Another area of growth that is evident since the last visit is the improved school climate and culture due to implementing a school wide discipline plan.  Within this plan, the staff developed an accountability system for students to get to class on time.  During the observed times, there were fewer students out during instructional times and students were getting to class on time.  When interviewing students, support staff, and teachers it was overwhelming confirmation that students were “taking their learning more seriously than ever before”.   Staff reported out that it was due to the students being held accountable for their actions.   

 

The last major area of improvement is the implementation of Academies or Small Learning Communities for ALL at Mt. Diablo High School.  The emphasis is on all on this visit.  After assessing the academies at MDHS, the school saw a need to expand the academies and open it up to all students.  The decision was to allow all students to choose what pathway they would participate in.  The data shows the academies have an impact on student achievement versus those that are not in an academy.  Academy students pass the CAHSEE at a much greater rate than non-academy students.  As the school is still transitioning to school wide academies, it is imperative that all of the stake holders are at the table to discuss how ELL students, special education students and advance students are placed in each of the academies. 

 

III D: Commendations

           

Mt. Diablo High School has shown growth in student achievement over the last three years.  The evidence has shown that it points towards the laser focus of learning for all students.  MDHS has grown the most in Academic Performance Index of all of Mt. Diablo Unified School District High Schools over the last three years. They are no longer the lowest achieving High School in MDUSD. 

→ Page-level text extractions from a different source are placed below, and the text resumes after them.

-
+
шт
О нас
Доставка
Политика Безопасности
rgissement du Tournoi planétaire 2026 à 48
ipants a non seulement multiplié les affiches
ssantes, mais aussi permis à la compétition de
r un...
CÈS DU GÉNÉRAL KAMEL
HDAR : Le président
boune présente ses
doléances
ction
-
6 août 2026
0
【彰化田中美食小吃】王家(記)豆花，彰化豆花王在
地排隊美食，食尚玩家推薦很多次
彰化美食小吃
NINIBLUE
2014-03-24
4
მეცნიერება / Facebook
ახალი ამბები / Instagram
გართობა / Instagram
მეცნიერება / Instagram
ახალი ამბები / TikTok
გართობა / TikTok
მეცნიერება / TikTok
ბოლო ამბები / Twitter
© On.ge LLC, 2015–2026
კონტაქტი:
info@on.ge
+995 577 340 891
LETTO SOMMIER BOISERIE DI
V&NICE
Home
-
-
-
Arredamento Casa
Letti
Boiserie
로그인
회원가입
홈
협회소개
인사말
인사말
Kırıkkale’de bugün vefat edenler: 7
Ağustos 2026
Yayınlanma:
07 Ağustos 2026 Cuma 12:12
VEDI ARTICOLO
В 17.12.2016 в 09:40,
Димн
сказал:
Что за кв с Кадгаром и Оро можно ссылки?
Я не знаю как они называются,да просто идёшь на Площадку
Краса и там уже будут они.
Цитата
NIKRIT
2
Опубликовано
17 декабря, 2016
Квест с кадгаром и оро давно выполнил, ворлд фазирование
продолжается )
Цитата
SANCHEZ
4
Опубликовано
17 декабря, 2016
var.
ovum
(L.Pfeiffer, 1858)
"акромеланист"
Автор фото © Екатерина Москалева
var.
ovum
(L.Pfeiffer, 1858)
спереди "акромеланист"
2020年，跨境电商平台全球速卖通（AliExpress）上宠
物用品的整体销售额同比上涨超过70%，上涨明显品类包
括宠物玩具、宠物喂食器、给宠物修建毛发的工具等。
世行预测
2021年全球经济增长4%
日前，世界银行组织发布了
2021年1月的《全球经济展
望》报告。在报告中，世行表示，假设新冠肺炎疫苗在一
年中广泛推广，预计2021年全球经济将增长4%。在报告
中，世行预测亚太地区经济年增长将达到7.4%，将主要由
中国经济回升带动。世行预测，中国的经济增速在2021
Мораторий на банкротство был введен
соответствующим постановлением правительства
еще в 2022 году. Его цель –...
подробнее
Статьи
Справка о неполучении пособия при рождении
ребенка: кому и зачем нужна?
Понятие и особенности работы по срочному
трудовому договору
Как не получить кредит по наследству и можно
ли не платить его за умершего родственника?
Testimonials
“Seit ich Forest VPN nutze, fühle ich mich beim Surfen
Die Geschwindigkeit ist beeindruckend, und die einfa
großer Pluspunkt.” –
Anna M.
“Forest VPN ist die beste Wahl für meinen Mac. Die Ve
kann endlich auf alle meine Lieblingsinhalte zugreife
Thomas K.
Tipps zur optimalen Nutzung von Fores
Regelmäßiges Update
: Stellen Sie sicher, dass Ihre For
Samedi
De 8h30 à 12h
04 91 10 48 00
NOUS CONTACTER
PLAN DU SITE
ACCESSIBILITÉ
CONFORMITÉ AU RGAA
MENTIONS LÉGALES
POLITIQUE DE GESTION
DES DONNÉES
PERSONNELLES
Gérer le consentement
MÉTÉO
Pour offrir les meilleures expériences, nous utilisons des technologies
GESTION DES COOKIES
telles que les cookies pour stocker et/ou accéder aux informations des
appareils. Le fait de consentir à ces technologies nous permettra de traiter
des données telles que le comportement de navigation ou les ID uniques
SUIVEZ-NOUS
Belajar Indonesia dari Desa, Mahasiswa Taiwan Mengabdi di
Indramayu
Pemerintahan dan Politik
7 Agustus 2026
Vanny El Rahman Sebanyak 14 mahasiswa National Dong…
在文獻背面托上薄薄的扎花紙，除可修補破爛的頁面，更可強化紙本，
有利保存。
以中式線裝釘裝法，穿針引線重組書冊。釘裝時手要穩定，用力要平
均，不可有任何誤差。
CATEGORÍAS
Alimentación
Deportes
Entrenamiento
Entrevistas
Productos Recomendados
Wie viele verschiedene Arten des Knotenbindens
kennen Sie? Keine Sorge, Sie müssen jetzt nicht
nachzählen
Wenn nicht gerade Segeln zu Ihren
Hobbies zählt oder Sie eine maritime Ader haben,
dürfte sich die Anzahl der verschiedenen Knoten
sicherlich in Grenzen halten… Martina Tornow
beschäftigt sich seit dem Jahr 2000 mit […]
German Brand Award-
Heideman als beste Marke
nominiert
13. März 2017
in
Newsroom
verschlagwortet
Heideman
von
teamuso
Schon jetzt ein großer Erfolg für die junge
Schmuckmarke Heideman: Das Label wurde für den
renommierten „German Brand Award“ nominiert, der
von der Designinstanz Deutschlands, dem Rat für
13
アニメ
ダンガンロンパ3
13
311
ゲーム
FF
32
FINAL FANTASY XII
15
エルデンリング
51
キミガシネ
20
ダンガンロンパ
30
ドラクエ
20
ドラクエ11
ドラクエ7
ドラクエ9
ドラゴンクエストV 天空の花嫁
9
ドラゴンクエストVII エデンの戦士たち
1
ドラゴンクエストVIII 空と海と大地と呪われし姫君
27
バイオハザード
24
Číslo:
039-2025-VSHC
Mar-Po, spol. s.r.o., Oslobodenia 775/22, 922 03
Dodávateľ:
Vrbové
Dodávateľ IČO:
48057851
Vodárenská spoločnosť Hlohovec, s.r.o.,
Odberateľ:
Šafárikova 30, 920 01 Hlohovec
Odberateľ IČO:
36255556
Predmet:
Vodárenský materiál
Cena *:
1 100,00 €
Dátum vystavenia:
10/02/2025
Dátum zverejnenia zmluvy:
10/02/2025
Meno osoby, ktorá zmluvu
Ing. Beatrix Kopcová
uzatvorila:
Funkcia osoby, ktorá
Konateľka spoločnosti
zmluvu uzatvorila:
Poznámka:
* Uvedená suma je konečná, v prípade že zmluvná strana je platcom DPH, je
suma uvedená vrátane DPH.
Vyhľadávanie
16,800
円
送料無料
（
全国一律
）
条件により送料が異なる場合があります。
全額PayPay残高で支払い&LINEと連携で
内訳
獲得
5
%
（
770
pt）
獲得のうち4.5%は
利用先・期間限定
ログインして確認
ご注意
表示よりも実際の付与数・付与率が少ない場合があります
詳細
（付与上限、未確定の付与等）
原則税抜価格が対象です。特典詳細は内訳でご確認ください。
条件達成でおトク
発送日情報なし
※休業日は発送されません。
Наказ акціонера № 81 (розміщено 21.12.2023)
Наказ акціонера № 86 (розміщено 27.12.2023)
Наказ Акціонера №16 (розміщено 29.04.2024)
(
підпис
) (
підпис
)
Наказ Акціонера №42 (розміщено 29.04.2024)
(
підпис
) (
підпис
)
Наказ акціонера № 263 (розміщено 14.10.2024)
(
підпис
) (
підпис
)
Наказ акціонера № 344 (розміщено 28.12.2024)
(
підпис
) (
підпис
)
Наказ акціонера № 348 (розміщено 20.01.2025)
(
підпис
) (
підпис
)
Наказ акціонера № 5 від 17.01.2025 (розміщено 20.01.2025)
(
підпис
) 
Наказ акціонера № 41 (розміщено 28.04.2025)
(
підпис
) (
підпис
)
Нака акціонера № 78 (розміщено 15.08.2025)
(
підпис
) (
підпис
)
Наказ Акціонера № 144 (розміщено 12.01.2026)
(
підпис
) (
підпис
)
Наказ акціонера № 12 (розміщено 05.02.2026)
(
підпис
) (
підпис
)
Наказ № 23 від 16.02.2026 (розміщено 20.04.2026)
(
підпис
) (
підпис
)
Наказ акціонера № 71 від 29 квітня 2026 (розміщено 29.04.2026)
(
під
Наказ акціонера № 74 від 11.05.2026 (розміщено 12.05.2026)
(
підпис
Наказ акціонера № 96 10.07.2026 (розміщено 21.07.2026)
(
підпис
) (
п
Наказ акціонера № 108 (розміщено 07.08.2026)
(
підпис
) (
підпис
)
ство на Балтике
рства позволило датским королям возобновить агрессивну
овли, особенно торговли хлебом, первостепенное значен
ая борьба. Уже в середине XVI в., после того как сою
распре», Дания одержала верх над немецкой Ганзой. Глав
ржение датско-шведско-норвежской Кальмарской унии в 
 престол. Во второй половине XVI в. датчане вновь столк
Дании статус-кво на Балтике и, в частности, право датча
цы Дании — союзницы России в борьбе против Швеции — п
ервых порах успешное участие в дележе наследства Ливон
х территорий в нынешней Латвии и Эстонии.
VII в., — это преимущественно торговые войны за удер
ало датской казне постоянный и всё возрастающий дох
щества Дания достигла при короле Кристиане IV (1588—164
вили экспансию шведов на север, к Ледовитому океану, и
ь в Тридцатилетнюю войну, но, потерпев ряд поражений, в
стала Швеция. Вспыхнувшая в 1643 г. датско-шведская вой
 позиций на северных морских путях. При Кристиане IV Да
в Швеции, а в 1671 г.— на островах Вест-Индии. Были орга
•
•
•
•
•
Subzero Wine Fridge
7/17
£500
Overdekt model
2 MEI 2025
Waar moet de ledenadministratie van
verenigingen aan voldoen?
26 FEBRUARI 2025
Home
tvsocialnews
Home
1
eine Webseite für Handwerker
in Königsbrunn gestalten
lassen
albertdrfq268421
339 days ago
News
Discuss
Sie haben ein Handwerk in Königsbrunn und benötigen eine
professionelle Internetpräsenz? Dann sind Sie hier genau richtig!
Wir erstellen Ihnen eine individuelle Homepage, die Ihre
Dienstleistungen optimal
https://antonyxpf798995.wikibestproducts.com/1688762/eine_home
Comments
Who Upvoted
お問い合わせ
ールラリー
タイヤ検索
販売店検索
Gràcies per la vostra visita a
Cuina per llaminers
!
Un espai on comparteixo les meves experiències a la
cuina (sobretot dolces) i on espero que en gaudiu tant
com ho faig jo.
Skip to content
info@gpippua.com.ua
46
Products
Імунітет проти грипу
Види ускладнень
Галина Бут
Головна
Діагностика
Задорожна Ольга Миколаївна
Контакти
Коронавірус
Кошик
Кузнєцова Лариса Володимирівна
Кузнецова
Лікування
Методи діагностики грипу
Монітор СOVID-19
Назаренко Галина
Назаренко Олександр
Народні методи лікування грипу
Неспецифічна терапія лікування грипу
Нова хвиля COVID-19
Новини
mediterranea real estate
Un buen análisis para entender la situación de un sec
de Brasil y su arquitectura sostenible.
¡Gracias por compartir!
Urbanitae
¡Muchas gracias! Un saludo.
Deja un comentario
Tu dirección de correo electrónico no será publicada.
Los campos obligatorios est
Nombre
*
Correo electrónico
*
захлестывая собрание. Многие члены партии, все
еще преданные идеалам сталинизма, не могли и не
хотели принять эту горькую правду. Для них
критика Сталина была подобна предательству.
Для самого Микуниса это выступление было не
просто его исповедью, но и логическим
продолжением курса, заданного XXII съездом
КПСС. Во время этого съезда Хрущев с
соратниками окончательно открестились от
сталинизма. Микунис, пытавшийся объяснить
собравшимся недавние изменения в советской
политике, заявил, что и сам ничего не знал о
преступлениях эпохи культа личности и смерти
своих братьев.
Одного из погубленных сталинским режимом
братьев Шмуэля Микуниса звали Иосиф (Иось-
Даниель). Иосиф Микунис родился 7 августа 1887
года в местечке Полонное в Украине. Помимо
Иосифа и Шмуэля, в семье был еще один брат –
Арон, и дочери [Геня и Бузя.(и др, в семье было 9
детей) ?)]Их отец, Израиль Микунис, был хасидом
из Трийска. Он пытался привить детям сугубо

There is evidence that the school leadership and staff have implemented and monitored the action plan and that the resources available to the school are adequate to bring the plan to fruition.  Because the strategies employed in the Academies has enhanced student achievement with that population of students, the commitment of the school is to transition to academies for ALL students. 

MDHS staff, parents, students acknowledge they feel safe on campus. There is also an acknowledgment that tremendous change in the culture and over all school safety has improved since the last visit.  The staff has embraced the new discipline plan and implement it school wide. There is a significant decrease in suspension and expulsions since the last WASC visit.  MDHS has also made efforts to celebrate student success on regular basis. 

Mt. Diablo has done a tremendous job in advertising and encouraging students to take higher level classes.  There are more students taking Advance Placement and Honor classes at MDHS since the last visit.